Hire professionals to review the plan. Troup advocates bringing in an engineer/architect at the start. “You need to know exactly what will be going on with the construction, not just a general description,” he says. “You need to get your attorney and engineer/architect involved right away to participate in meetings and independently confirm exactly what [the developer is] planning to do, how it’s going to impact your building, and how long it’s going to take.”

Co-op and condo attorney C. Jaye Berger adds, “When the developer says to you, ‘Let’s not get lawyers involved,’ that’s a red flag.” She even recalls a situation in which the building owners who wanted access didn’t have an attorney. “And I made them get an attorney because I wanted to make sure I’m talking to someone who knows what I’m talking about,” she says. Another time a developer didn’t want a board to get an attorney. “And they hired me anyway,” Berger says. “It turned out the developer was going to build over our client’s property line, and our clients didn’t know about it.”

Whatever you do, says architect Howard L. Zimmerman, principal of his eponymous firm, a board member “should never engage in any conversation [with the developer’s representatives] other than, ‘I’ll get back to you.’ ”

Hammering Out the Agreement

Your attorney and the developer’s attorney will hammer out an access agreement, also called a temporary license agreement. These documents should:  Set the working hours. The agreement sets out things like “the hours they’re allowed to work, the duration of the project, the amount of fees to be paid, and what access they’re going to have,” says Troup, who cautions: “Never give them keys to the building. Always have a super or somebody give them access.”

Get insurance coverage. The building doing the work will almost certainly have its own insurance, says Berger, “but make them name your building and your managing agent as additional insureds and give you a certificate of insurance evidencing that. In one case, I insisted they get more insurance.”

Set penalties. “You will often want to include in the agreement a penalty provision if they overstay their welcome,” says Schwartz. “For removal of overhead protections or sheds or platforms, you could set either a cutoff date or a benchmark when certain aspects of the project are complete. If materials are not removed within a certain number of days from that date or benchmark, there could be financial penalties.”

Require safety standards. “You need to know the capacity of the load they want to put on your terrace or roof,” Ferrara, the engineer, notes. “How many pounds per square foot is it? Depending on what kind of protection is planned, there may be significant engineering studies that need to be done.”

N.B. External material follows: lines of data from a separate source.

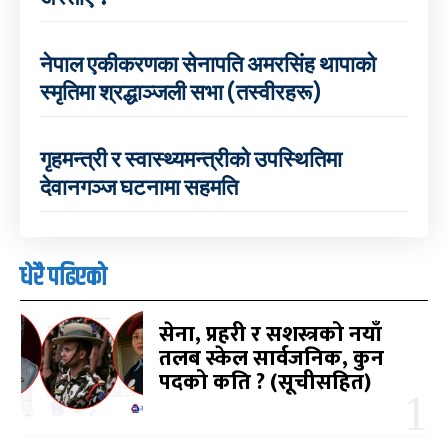
नेपाल एकीकरणका सेनापति अमरसिंह थापाको
स्मृतिमा श्रद्धाञ्जली सभा (तस्वीरहरू)
गृहमन्त्री र स्वास्थ्यमन्त्रीको उपस्थितिमा
देवानगञ्ज घटनामा सहमति
धेरै पढिएको
सेना, प्रहरी र सशस्त्रको नयाँ
तलब स्केल सार्वजनिक, कुन
पदको कति ? (सूचीसहित)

What happens if the developer is using a contractor who has been in the news for safety violations, or even fatal accidents? Can you insist the developer use a different one?
“A judge isn’t going to make a ruling like that: ‘Use this contactor over this contractor,’ ” says Berger. “The contractor may say, ‘We’ll do better now, we have safety inspectors to improve our safety.’ If you feel it’s an extreme case and that no way in hell you’re going to agree to that, then you have to go to court” specifically on that issue.

Zimmerman has actually faced such a scenario. A developer “mentioned a name, and I gave out a gasp, based on his safety record, skills, and all of that. So we made our case that – because this guy is sloppy, and he’s going to make mess of our roof, and has no regard for safety – we needed to impose certain protections. We asked for a greater area of our roof to be protected, we asked for greater insurance limitations, and we asked that certain safety procedures be adhered to.”

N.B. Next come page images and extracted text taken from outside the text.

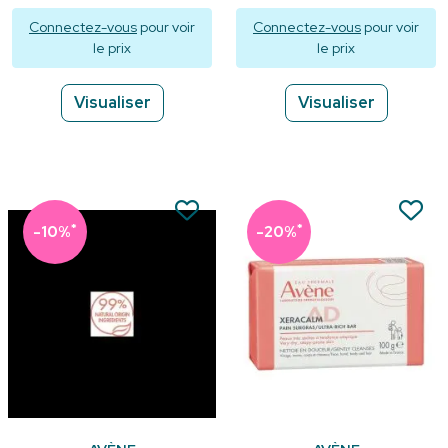
15ml
Connectez-vous
pour voir
Connectez-vous
pour voir
le prix
le prix
Visualiser
Visualiser
*
*
-10%
-20%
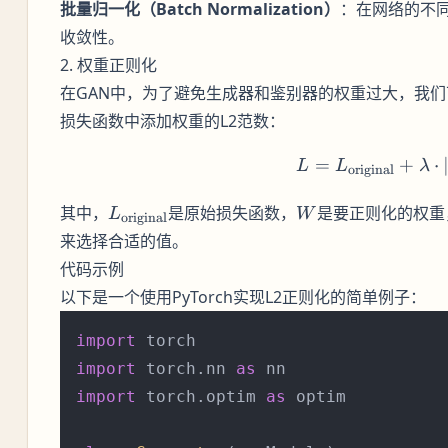
批量归一化（Batch Normalization）
：在网络的不
收敛性。
2. 权重正则化
在GAN中，为了避免生成器和鉴别器的权重过大，我们
损失函数中添加权重的L2范数：
=
L = L_
+
⋅
L
L
λ
original
L_{\text{original}}
W
其中，
是原始损失函数，
是要正则化的权重
L
W
original
来选择合适的值。
代码示例
以下是一个使用PyTorch实现L2正则化的简单例子：
import
import
 torch.nn 
as
import
 torch.optim 
as
 optim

Consider non-monetary compensation. Sometimes agreements involve compensation other than money. “We have been involved in negotiations where a contractor will say, ‘We’ll fix your facade” or ‘We’ll paint your fire escape,’ “ says Zimmerman, adding that sometimes a developer will even give you a new roof “since it’s not that much more of an expense – they already have workers and equipment there.”

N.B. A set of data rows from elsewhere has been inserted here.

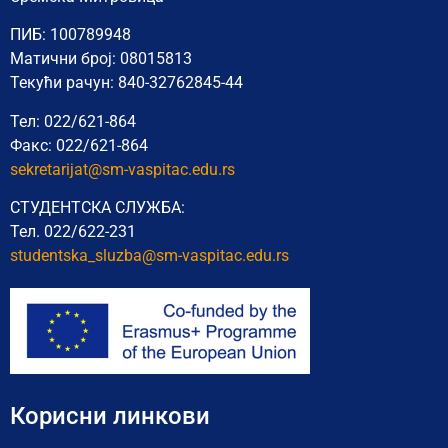
ПИБ: 100789948
Матични број: 08015813
Текући рачун: 840-32762845-44
Тел: 022/621-864
Факс: 022/621-864
sekretarijat@sm-vaspitac.edu.rs
СТУДЕНТСКА СЛУЖБА:
Тел. 022/622-231
studentska_sluzba@sm-vaspitac.
edu.rs
Корисни линкови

Finally, suggests Troup, it’s prudent to have contingency money in escrow or a bond, “so if the neighboring owners default, there’s a pool of money that can be used to compensate the co-op or condo for its damages.”

There’s one overarching piece of advice in all this: don’t get greedy. “Remember,” says Ferrara, “this goes both ways. If you negotiate to get $10,000 a month, that may be what you have to pay the guy next door when you need access to his building. Keep it amicable.”

Zimmerman agrees. “Neighbors,” he says, “need to get along.”